Segment Open

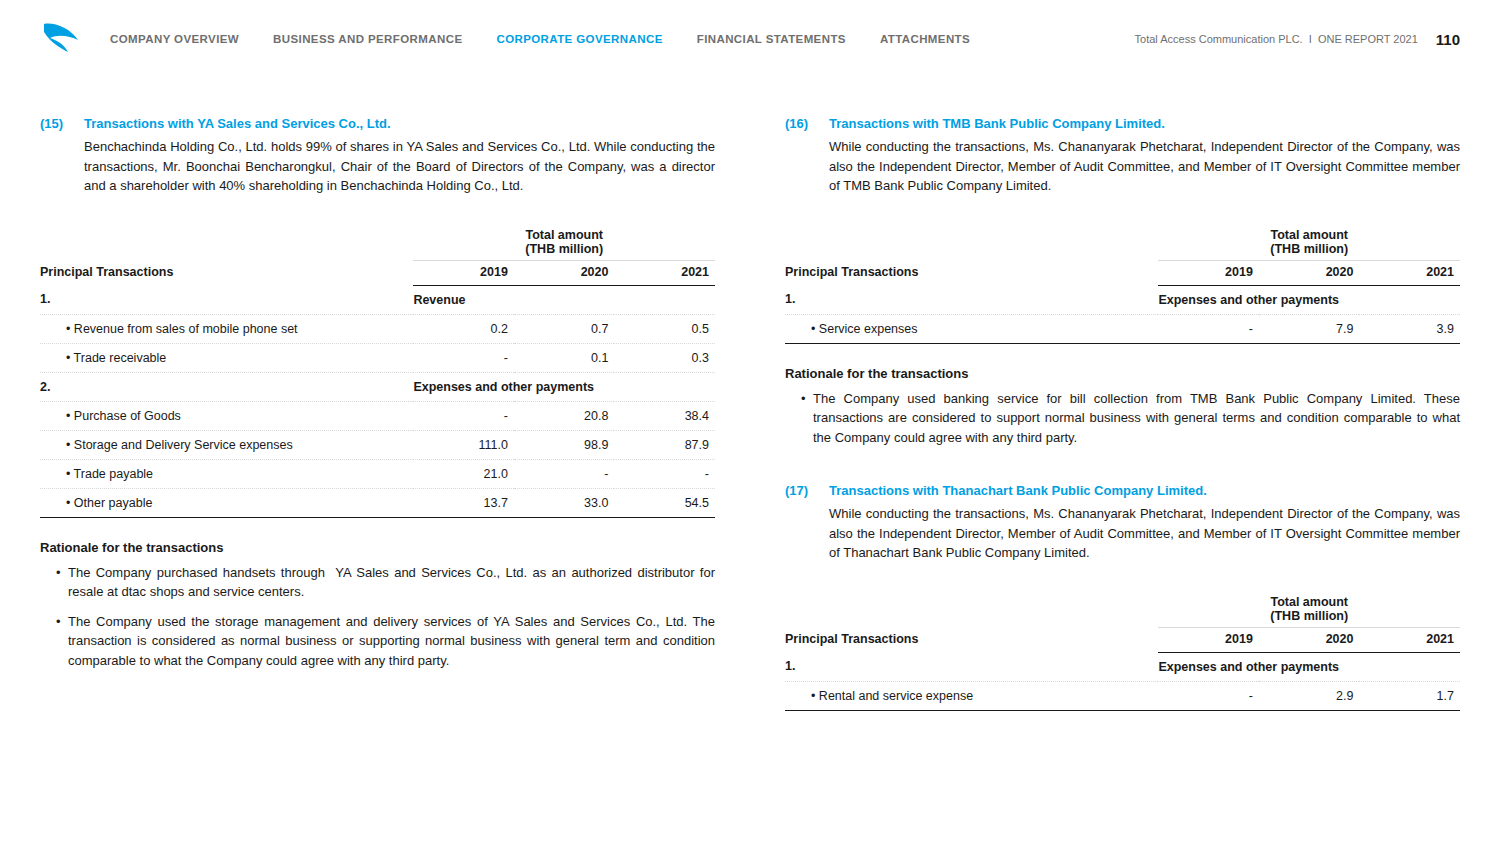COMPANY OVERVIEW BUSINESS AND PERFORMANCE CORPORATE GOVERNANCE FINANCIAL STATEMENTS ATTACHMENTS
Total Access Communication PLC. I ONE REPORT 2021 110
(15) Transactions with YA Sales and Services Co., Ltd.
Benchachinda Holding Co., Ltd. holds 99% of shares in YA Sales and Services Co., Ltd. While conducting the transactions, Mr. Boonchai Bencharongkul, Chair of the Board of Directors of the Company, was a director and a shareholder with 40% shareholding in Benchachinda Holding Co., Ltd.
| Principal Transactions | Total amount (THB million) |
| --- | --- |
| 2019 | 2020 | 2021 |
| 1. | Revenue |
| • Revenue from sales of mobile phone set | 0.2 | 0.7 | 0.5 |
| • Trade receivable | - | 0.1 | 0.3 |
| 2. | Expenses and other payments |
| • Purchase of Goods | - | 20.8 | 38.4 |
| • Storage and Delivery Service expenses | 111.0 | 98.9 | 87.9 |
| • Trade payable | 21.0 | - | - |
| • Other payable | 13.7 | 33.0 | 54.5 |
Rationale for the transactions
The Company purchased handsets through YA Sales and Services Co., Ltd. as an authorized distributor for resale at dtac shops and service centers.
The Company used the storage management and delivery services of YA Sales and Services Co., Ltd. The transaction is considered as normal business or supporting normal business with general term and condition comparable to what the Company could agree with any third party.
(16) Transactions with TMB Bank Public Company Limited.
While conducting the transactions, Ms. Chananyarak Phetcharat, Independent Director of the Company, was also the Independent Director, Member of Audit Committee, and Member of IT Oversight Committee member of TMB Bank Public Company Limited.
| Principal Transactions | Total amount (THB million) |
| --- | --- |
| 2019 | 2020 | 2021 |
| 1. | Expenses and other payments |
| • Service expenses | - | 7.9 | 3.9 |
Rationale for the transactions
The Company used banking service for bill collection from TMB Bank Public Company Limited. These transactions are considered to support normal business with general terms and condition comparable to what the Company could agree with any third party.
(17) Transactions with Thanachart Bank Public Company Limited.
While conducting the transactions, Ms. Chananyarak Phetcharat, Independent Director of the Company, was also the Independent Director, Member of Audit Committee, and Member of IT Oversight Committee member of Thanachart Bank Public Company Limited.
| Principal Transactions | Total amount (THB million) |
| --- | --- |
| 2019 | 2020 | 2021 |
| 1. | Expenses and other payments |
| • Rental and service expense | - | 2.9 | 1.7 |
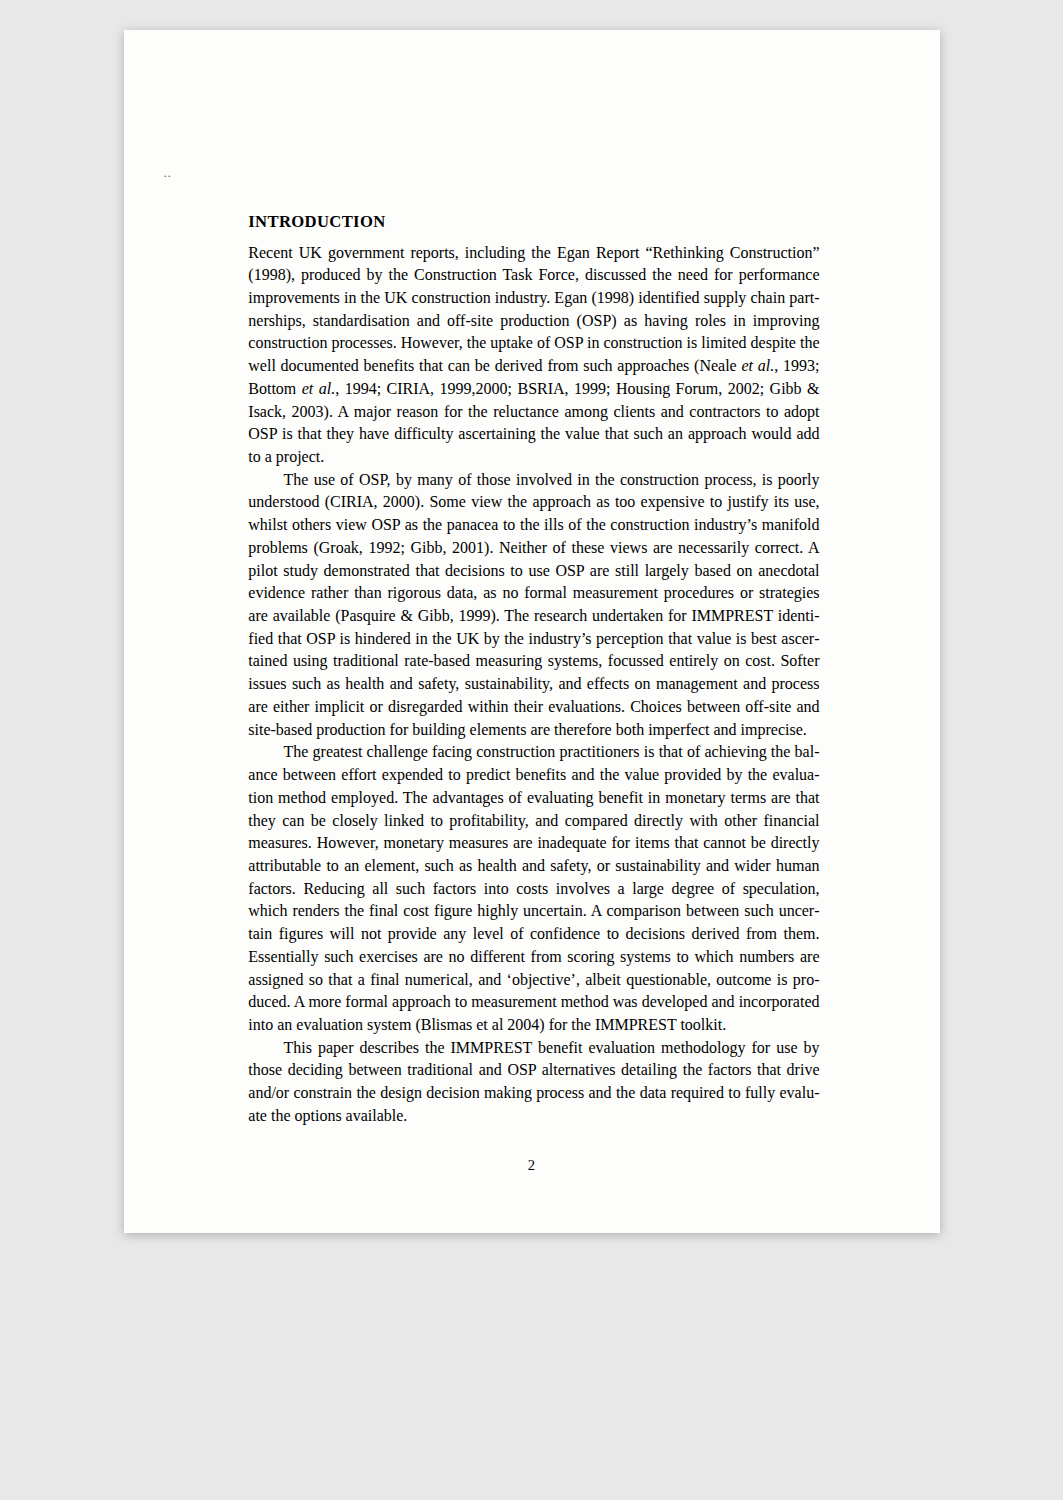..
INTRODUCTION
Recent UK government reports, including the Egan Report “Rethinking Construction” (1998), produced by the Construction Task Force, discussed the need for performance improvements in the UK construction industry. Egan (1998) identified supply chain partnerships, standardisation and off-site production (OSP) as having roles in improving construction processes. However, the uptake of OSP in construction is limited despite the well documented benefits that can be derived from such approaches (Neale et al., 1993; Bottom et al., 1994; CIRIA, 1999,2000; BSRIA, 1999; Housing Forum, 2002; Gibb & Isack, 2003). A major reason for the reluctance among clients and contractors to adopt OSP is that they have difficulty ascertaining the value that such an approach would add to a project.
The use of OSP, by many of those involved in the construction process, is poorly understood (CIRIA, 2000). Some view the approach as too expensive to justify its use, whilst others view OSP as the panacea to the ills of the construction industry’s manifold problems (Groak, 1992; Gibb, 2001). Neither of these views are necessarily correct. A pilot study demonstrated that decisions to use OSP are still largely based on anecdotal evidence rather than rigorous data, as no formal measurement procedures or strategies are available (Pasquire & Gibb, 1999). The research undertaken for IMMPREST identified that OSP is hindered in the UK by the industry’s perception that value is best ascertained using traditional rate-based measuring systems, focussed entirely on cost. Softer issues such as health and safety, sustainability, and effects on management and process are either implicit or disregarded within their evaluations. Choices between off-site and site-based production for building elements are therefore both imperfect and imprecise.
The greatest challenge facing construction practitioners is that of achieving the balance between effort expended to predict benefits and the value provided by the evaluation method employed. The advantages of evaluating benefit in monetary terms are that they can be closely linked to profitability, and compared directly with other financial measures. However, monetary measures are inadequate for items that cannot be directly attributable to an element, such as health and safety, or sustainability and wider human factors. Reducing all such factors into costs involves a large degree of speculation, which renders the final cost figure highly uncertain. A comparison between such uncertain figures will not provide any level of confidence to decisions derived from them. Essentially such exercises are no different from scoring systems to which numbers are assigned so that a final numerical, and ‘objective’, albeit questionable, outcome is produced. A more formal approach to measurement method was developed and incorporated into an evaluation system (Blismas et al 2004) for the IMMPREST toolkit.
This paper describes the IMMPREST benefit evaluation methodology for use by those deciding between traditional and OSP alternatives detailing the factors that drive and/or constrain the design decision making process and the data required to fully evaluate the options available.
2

Segment Closed

- **Task directions**: The whole listing, minus its images, should be repeated exactly.

- **Exercise result**:
COMPANY OVERVIEW BUSINESS AND PERFORMANCE CORPORATE GOVERNANCE FINANCIAL STATEMENTS ATTACHMENTS
Total Access Communication PLC. I ONE REPORT 2021 110
(15) Transactions with YA Sales and Services Co., Ltd.
Benchachinda Holding Co., Ltd. holds 99% of shares in YA Sales and Services Co., Ltd. While conducting the transactions, Mr. Boonchai Bencharongkul, Chair of the Board of Directors of the Company, was a director and a shareholder with 40% shareholding in Benchachinda Holding Co., Ltd.
| Principal Transactions | Total amount (THB million) |
| --- | --- |
| 2019 | 2020 | 2021 |
| 1. | Revenue |
| • Revenue from sales of mobile phone set | 0.2 | 0.7 | 0.5 |
| • Trade receivable | - | 0.1 | 0.3 |
| 2. | Expenses and other payments |
| • Purchase of Goods | - | 20.8 | 38.4 |
| • Storage and Delivery Service expenses | 111.0 | 98.9 | 87.9 |
| • Trade payable | 21.0 | - | - |
| • Other payable | 13.7 | 33.0 | 54.5 |
Rationale for the transactions
The Company purchased handsets through YA Sales and Services Co., Ltd. as an authorized distributor for resale at dtac shops and service centers.
The Company used the storage management and delivery services of YA Sales and Services Co., Ltd. The transaction is considered as normal business or supporting normal business with general term and condition comparable to what the Company could agree with any third party.
(16) Transactions with TMB Bank Public Company Limited.
While conducting the transactions, Ms. Chananyarak Phetcharat, Independent Director of the Company, was also the Independent Director, Member of Audit Committee, and Member of IT Oversight Committee member of TMB Bank Public Company Limited.
| Principal Transactions | Total amount (THB million) |
| --- | --- |
| 2019 | 2020 | 2021 |
| 1. | Expenses and other payments |
| • Service expenses | - | 7.9 | 3.9 |
Rationale for the transactions
The Company used banking service for bill collection from TMB Bank Public Company Limited. These transactions are considered to support normal business with general terms and condition comparable to what the Company could agree with any third party.
(17) Transactions with Thanachart Bank Public Company Limited.
While conducting the transactions, Ms. Chananyarak Phetcharat, Independent Director of the Company, was also the Independent Director, Member of Audit Committee, and Member of IT Oversight Committee member of Thanachart Bank Public Company Limited.
| Principal Transactions | Total amount (THB million) |
| --- | --- |
| 2019 | 2020 | 2021 |
| 1. | Expenses and other payments |
| • Rental and service expense | - | 2.9 | 1.7 |
..
INTRODUCTION
Recent UK government reports, including the Egan Report “Rethinking Construction” (1998), produced by the Construction Task Force, discussed the need for performance improvements in the UK construction industry. Egan (1998) identified supply chain partnerships, standardisation and off-site production (OSP) as having roles in improving construction processes. However, the uptake of OSP in construction is limited despite the well documented benefits that can be derived from such approaches (Neale et al., 1993; Bottom et al., 1994; CIRIA, 1999,2000; BSRIA, 1999; Housing Forum, 2002; Gibb & Isack, 2003). A major reason for the reluctance among clients and contractors to adopt OSP is that they have difficulty ascertaining the value that such an approach would add to a project.
The use of OSP, by many of those involved in the construction process, is poorly understood (CIRIA, 2000). Some view the approach as too expensive to justify its use, whilst others view OSP as the panacea to the ills of the construction industry’s manifold problems (Groak, 1992; Gibb, 2001). Neither of these views are necessarily correct. A pilot study demonstrated that decisions to use OSP are still largely based on anecdotal evidence rather than rigorous data, as no formal measurement procedures or strategies are available (Pasquire & Gibb, 1999). The research undertaken for IMMPREST identified that OSP is hindered in the UK by the industry’s perception that value is best ascertained using traditional rate-based measuring systems, focussed entirely on cost. Softer issues such as health and safety, sustainability, and effects on management and process are either implicit or disregarded within their evaluations. Choices between off-site and site-based production for building elements are therefore both imperfect and imprecise.
The greatest challenge facing construction practitioners is that of achieving the balance between effort expended to predict benefits and the value provided by the evaluation method employed. The advantages of evaluating benefit in monetary terms are that they can be closely linked to profitability, and compared directly with other financial measures. However, monetary measures are inadequate for items that cannot be directly attributable to an element, such as health and safety, or sustainability and wider human factors. Reducing all such factors into costs involves a large degree of speculation, which renders the final cost figure highly uncertain. A comparison between such uncertain figures will not provide any level of confidence to decisions derived from them. Essentially such exercises are no different from scoring systems to which numbers are assigned so that a final numerical, and ‘objective’, albeit questionable, outcome is produced. A more formal approach to measurement method was developed and incorporated into an evaluation system (Blismas et al 2004) for the IMMPREST toolkit.
This paper describes the IMMPREST benefit evaluation methodology for use by those deciding between traditional and OSP alternatives detailing the factors that drive and/or constrain the design decision making process and the data required to fully evaluate the options available.
2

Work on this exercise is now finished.